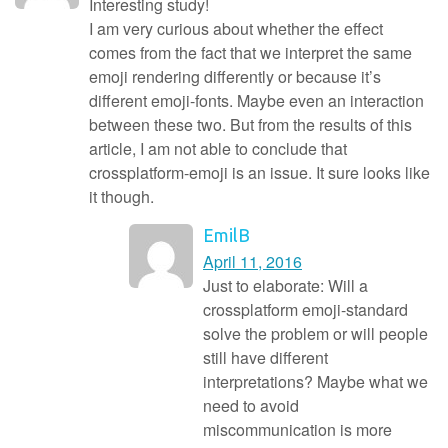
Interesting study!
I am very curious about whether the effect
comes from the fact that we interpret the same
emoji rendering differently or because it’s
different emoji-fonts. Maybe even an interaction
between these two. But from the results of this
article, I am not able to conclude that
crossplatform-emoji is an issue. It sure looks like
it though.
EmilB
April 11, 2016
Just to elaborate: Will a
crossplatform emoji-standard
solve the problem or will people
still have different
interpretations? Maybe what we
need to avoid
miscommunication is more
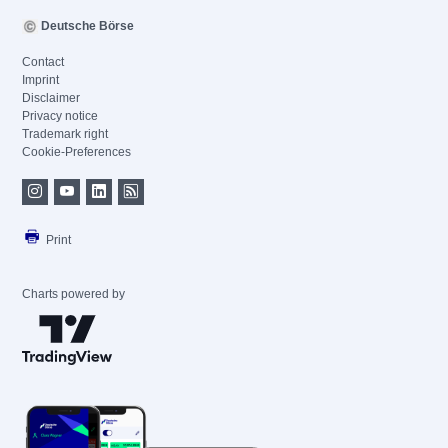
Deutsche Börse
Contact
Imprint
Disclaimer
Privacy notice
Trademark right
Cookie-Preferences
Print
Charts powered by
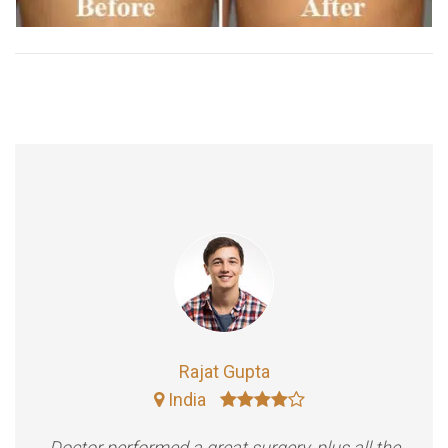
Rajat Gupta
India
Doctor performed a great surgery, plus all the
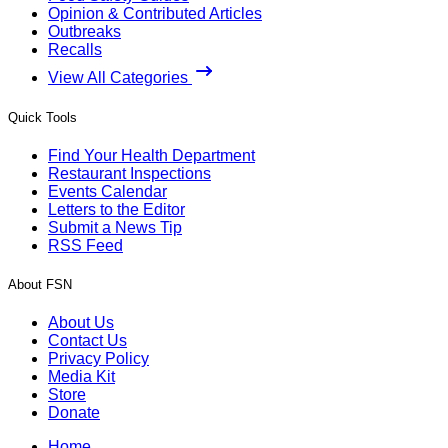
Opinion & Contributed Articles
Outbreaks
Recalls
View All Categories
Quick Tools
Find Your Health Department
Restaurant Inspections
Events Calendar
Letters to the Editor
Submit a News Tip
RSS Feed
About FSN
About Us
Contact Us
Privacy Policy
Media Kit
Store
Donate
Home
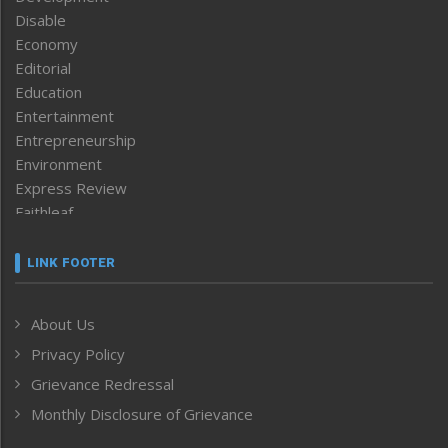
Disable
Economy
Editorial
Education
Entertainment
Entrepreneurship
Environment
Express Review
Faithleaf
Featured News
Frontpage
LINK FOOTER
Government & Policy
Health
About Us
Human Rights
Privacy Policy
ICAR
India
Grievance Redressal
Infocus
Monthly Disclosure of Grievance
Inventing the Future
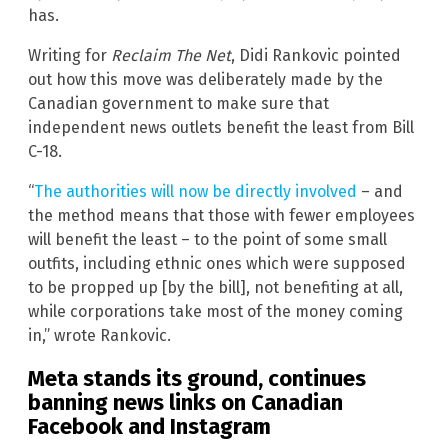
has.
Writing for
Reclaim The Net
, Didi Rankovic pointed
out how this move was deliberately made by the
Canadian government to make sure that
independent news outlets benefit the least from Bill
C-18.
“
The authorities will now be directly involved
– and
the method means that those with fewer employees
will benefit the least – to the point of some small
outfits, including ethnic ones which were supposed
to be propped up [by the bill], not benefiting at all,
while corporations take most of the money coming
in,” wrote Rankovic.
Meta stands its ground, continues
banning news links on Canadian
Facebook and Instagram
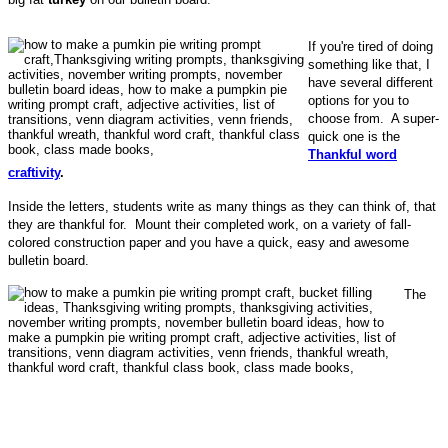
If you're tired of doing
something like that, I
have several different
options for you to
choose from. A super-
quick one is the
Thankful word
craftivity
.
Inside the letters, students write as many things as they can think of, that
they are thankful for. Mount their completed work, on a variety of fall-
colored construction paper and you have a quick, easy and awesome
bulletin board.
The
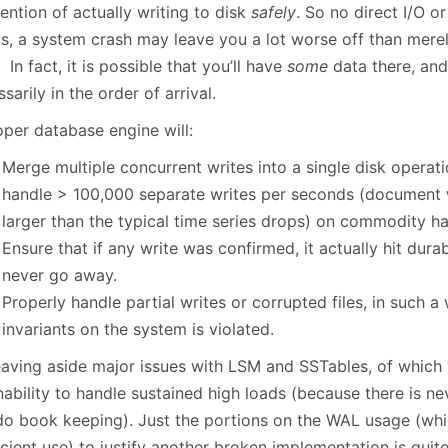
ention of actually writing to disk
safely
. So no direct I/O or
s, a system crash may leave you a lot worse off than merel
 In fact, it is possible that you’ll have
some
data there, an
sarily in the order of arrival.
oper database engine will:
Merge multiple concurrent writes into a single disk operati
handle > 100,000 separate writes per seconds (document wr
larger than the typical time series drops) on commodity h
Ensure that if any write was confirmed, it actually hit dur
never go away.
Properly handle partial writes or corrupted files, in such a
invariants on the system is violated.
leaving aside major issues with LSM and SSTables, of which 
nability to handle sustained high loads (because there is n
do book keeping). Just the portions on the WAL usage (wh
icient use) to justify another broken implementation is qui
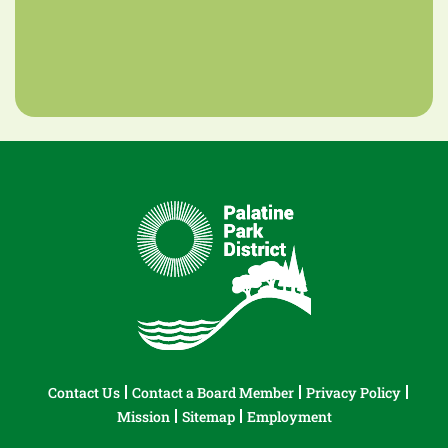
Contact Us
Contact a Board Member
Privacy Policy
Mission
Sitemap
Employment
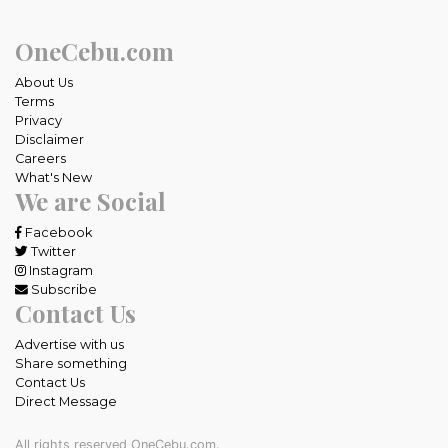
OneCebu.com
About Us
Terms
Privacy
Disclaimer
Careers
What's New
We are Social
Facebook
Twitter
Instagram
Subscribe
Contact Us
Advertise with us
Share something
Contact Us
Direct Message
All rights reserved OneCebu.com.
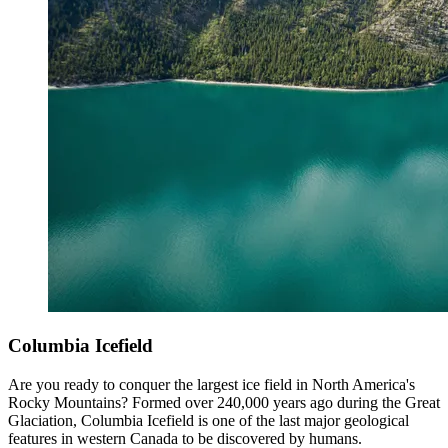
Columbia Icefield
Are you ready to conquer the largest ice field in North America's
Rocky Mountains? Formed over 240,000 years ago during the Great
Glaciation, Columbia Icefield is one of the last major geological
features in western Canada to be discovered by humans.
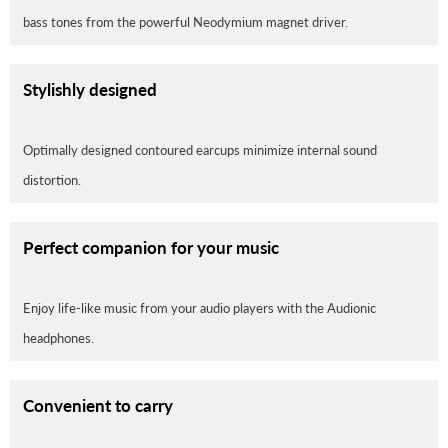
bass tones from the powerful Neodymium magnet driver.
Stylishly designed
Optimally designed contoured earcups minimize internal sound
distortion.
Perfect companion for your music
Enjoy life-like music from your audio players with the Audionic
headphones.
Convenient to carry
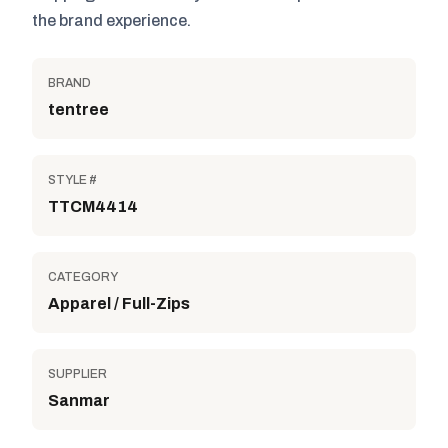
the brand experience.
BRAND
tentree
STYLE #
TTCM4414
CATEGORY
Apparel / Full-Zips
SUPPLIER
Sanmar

Directions for this task:
Your reply should be the full data above, copied exactly, with no pictures in it.

Exercise solution:
Interesting study!
I am very curious about whether the effect
comes from the fact that we interpret the same
emoji rendering differently or because it’s
different emoji-fonts. Maybe even an interaction
between these two. But from the results of this
article, I am not able to conclude that
crossplatform-emoji is an issue. It sure looks like
it though.
EmilB
April 11, 2016
Just to elaborate: Will a
crossplatform emoji-standard
solve the problem or will people
still have different
interpretations? Maybe what we
need to avoid
miscommunication is more
Deutsche Börse
Contact
Imprint
Disclaimer
Privacy notice
Trademark right
Cookie-Preferences
Print
Charts powered by
Rajat Gupta
India
Doctor performed a great surgery, plus all the
Opinion & Contributed Articles
Outbreaks
Recalls
View All Categories
Quick Tools
Find Your Health Department
Restaurant Inspections
Events Calendar
Letters to the Editor
Submit a News Tip
RSS Feed
About FSN
About Us
Contact Us
Privacy Policy
Media Kit
Store
Donate
Home
Disable
Economy
Editorial
Education
Entertainment
Entrepreneurship
Environment
Express Review
Faithleaf
Featured News
Frontpage
LINK FOOTER
Government & Policy
Health
About Us
Human Rights
Privacy Policy
ICAR
India
Grievance Redressal
Infocus
Monthly Disclosure of Grievance
Inventing the Future
has.
Writing for
Reclaim The Net
, Didi Rankovic pointed
out how this move was deliberately made by the
Canadian government to make sure that
independent news outlets benefit the least from Bill
C-18.
“
The authorities will now be directly involved
– and
the method means that those with fewer employees
will benefit the least – to the point of some small
outfits, including ethnic ones which were supposed
to be propped up [by the bill], not benefiting at all,
while corporations take most of the money coming
in,” wrote Rankovic.
Meta stands its ground, continues
banning news links on Canadian
Facebook and Instagram
If you're tired of doing
something like that, I
have several different
options for you to
choose from. A super-
quick one is the
Thankful word
craftivity
.
Inside the letters, students write as many things as they can think of, that
they are thankful for. Mount their completed work, on a variety of fall-
colored construction paper and you have a quick, easy and awesome
bulletin board.
The
ention of actually writing to disk
safely
. So no direct I/O or
s, a system crash may leave you a lot worse off than merel
 In fact, it is possible that you’ll have
some
data there, an
sarily in the order of arrival.
oper database engine will:
Merge multiple concurrent writes into a single disk operati
handle > 100,000 separate writes per seconds (document wr
larger than the typical time series drops) on commodity h
Ensure that if any write was confirmed, it actually hit dur
never go away.
Properly handle partial writes or corrupted files, in such a
invariants on the system is violated.
leaving aside major issues with LSM and SSTables, of which 
nability to handle sustained high loads (because there is n
do book keeping). Just the portions on the WAL usage (wh
icient use) to justify another broken implementation is qui
Contact Us
Contact a Board Member
Privacy Policy
Mission
Sitemap
Employment
OneCebu.com
About Us
Terms
Privacy
Disclaimer
Careers
What's New
We are Social
Facebook
Twitter
Instagram
Subscribe
Contact Us
Advertise with us
Share something
Contact Us
Direct Message
All rights reserved OneCebu.com.
Columbia Icefield
Are you ready to conquer the largest ice field in North America's
Rocky Mountains? Formed over 240,000 years ago during the Great
Glaciation, Columbia Icefield is one of the last major geological
features in western Canada to be discovered by humans.
bass tones from the powerful Neodymium magnet driver.
Stylishly designed
Optimally designed contoured earcups minimize internal sound
distortion.
Perfect companion for your music
Enjoy life-like music from your audio players with the Audionic
headphones.
Convenient to carry
the brand experience.
BRAND
tentree
STYLE #
TTCM4414
CATEGORY
Apparel / Full-Zips
SUPPLIER
Sanmar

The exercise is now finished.